Spokesman of the Islamic State
- In office 10 March 2022 – April 2023
- Preceded by: Abu Hamza Al-Qurashi
- Succeeded by: Abu Hudhayfah Al-Ansari

Military service
- Allegiance: Islamic State

= Abu Omar al-Muhajir =

Spokesman for Islamic State from 2022 to 2023

Abu Omar al-Muhajir served as the fourth spokesman for the Salafi jihadist group Islamic State (IS), from 10 March 2022 until his capture in April 2023 by the Hay'at Tahrir al-Sham (HTS). He succeeded Abu Hamza Al-Qurashi in March 2022, and was replaced by Abu Hudhayfah Al-Ansari in August 2023.

==History==
Abu Omar al-Muhajir was announced as spokesman in a speech of Al-Furqan Foundation in March 2022, and he made four audio speeches in his tenure as spokesman for the Islamic State.

His speeches included:
- “Some Have Fulfilled Their Obligations [by Martyrdom]” - 10 March 2022
- “Fight Them, and God Will Punish Them At Your Hands” - 17 April 2022
- “And Hold Fast, All of You, to the Rope of God and Be Not Divided” 15 September 2022
- “So they kill and are killed” 30 November 2022

== Identity ==
Little is known about Abu Omar al-Muhajir.

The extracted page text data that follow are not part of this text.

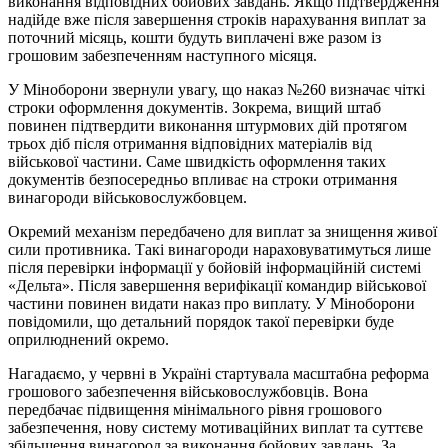
виконання відповідних бойових завдань. Якщо підтвердження
надійде вже після завершення строків нарахування виплат за
поточний місяць, кошти будуть виплачені вже разом із
грошовим забезпеченням наступного місяця.
У Міноборони звернули увагу, що наказ №260 визначає чіткі
строки оформлення документів. Зокрема, вищий штаб
повинен підтвердити виконання штурмових дій протягом
трьох діб після отримання відповідних матеріалів від
військової частини. Саме швидкість оформлення таких
документів безпосередньо впливає на строки отримання
винагороди військовослужбовцем.
Окремий механізм передбачено для виплат за знищення живої
сили противника. Такі винагороди нараховуватимуться лише
після перевірки інформації у бойовій інформаційній системі
«Дельта». Після завершення верифікації командир військової
частини повинен видати наказ про виплату. У Міноборони
повідомили, що детальний порядок такої перевірки буде
оприлюднений окремо.
Нагадаємо, у червні в Україні стартувала масштабна реформа
грошового забезпечення військовослужбовців. Вона
передбачає підвищення мінімального рівня грошового
забезпечення, нову систему мотиваційних виплат та суттєве
збільшення винагород за виконання бойових завдань. За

It was speculated by Yemeni journalist Mohammed Faisal on Twitter that he is Juma'a Al-Badri, a brother of Abu Bakr al-Baghdadi, but this was never confirmed. Many analysts believed his accent to be Iraqi after analyzing his speeches. HTS did not present him before media after his capture nor comment on his capture.